Wir hatten einen besonderen Tag innerhalb dieses Alphakurses, an dem es um den Heiligen Geist ging. Gegen Ende des Tages saßen wir auf einer Sofagruppe zusammen und sangen Lobpreislieder. Das sind Lieder, die Gott Ehre und Lob ausdrücken, eher fröhlich-modern als kirchlich-mittelalterlich sind und oft von Gottes Liebe und Größe handeln. | Ja, diese Texte berühren das Herz. Aber ich wusste auch schon damals, wie es sich anfühlt, von einem Radio-Song emotional berührt zu werden. | Das hier war anders. Heftiger. Mehr.

Ich fing an zu weinen und es hörte gar nicht mehr auf. Eine halbe Stunde verbrachte ich in diesem Zustand. | Etwas abseits saßen 2 aus dem Team, mit dem Angebot zu beten, wenn das jemand wünschte. Einige Monate zuvor hatte ich von einem sogenannten Lebensübergabe-Gebet erfahren. Man bittet Jesus Christus, dass er in sein Leben kommt. Ich hatte es alleine zuhause gebetet, aber es hatte wohl nichts bewirkt. - Sollte ich es hier noch einmal probieren? Ich rang mit der Entscheidung! Und erst als es hieß „Gleich beenden wir den Abend“, raffte ich mich auf.

Ich musste weinen und es hörte gar nicht mehr auf.

Was soll ich sagen? Ich kann es Ihnen nur so beschreiben, wie es gewesen ist. Wie ich es erlebt und empfunden habe.
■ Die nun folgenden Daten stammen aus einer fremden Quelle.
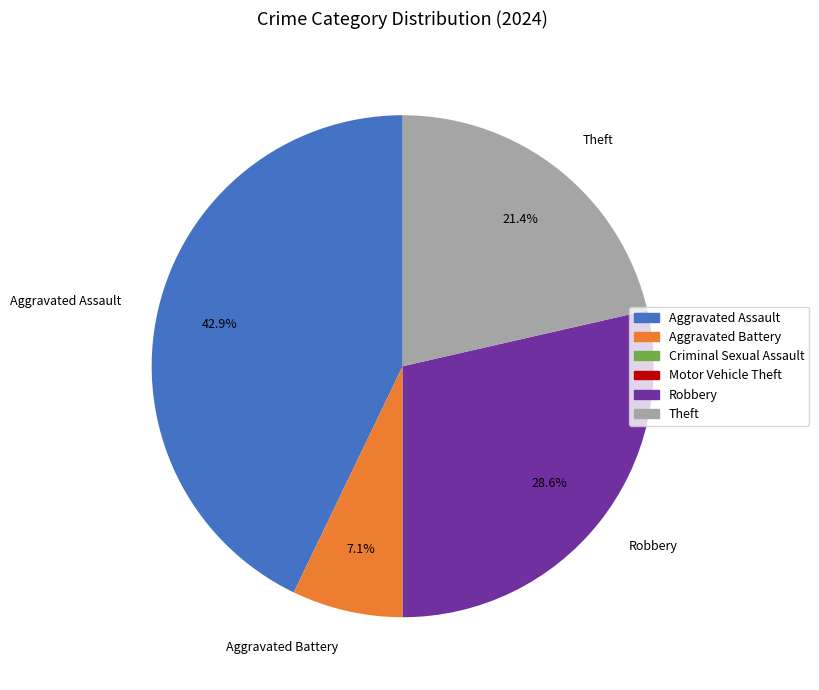

Which has a higher value, Robbery or Aggravated Battery?

Robbery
Ich setzte mich auf einen Stuhl und sagte in kaum verständlichen Worten, dass ich mein Leben Jesus übergeben wolle. Denn ich heulte schon wieder Rotz und Wasser. Sekunden später überkam mich ein GIGANTISCHES Gefühl auf die Knie gehen zu wollen. Es war ein unglaublich starkes VERLANGEN. Es schien mir so WICHTIG, dass NICHTS ANDERES MEHR ZÄHLTE. ALLES ANDERE WURDE BEDEUTUNGSLOS. Ich riss den Stuhl unter meinem Hintern förmlich weg – es war mir egal wo er landete – und brach auf meine Knie!

Ein gigantisches Verlangen 

auf die Knie gehen zu wollen.

Die 2 aus dem Team erkannten die Situation zum Glück richtig und beteten wie die Weltmeister für mich. Sie kamen ebenfalls auf den Fußboden und legten ihre Hände auf meinen Rücken. Im Affekt schrie ich heraus: „Herr, bitte nimm mich auf!“ (Ich hatte Jesus noch nie zuvor als „Herrn“ bezeichnet.) Ungefähr 5 Minuten hielt dieser Zustand an. Dann überkam mich FREUDE und wir umarmten einander. „Die Engel im Himmel jubeln“, wurde mir gesagt. (Lk. 15,10)

An diesem Abend wusste ich noch nicht, was geschehen war. Es war mir unverständlich.

Aber etwas hatte sich geändert. Seit diesem Abend, konnte ich GLAUBEN.